_Task instructions_. Return the lines of the data below starting at the one holding "Что лучше уточнить заранее по задачам из" and ending at the one holding "bekend stond omwille van de valkerij", word for word, leaving every picture out.

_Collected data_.
↓
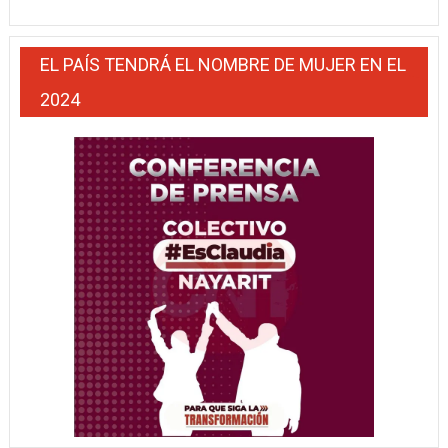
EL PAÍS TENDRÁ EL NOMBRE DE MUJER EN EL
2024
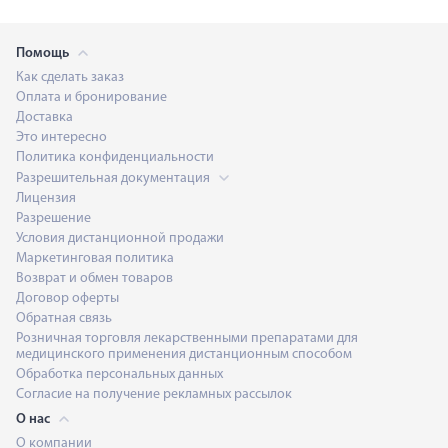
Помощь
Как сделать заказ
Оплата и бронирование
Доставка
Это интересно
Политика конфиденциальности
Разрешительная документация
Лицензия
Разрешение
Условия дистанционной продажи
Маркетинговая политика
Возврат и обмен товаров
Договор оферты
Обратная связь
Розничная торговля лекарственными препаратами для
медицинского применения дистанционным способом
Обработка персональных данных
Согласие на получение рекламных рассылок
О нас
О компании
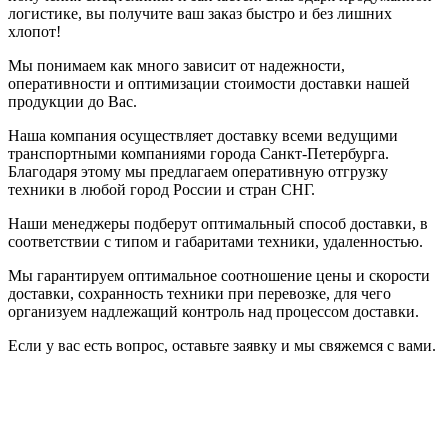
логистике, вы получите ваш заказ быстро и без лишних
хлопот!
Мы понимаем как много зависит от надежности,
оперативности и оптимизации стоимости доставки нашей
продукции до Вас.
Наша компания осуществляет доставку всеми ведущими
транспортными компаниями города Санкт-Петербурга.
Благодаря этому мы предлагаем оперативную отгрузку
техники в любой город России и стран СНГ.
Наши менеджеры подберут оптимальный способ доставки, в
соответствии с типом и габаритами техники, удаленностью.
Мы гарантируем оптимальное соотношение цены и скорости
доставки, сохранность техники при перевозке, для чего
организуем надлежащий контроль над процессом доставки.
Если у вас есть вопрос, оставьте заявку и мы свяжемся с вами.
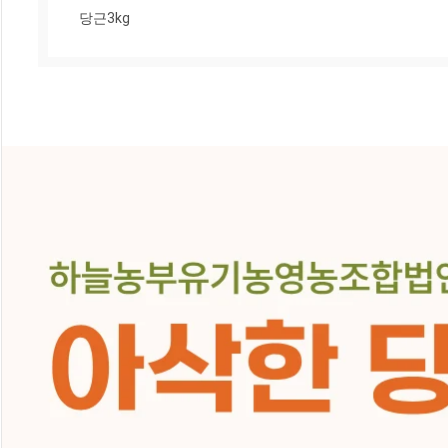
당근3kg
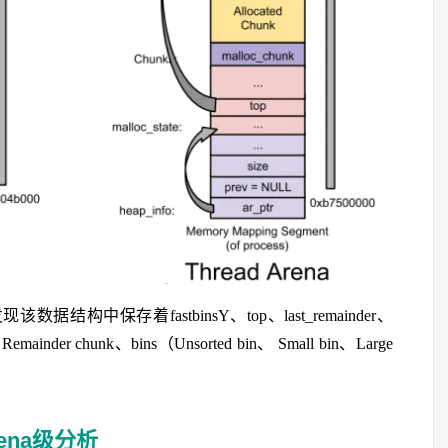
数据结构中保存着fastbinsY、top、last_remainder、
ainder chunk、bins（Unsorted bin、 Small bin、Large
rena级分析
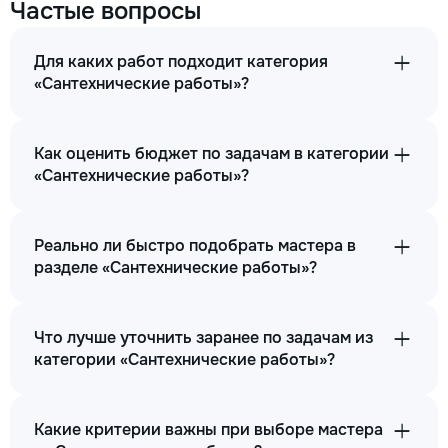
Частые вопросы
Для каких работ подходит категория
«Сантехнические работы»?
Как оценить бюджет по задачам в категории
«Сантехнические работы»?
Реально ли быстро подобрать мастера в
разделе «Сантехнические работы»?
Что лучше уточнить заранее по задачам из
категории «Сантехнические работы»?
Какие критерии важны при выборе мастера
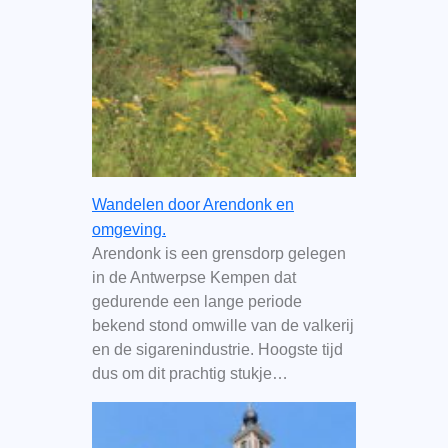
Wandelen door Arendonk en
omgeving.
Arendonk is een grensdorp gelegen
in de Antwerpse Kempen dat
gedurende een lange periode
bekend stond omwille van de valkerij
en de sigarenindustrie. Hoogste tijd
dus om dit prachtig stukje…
↑
_Your solution_.
Что лучше уточнить заранее по задачам из
категории «Сантехнические работы»?
Какие критерии важны при выборе мастера
Wandelen door Arendonk en
omgeving.
Arendonk is een grensdorp gelegen
in de Antwerpse Kempen dat
gedurende een lange periode
bekend stond omwille van de valkerij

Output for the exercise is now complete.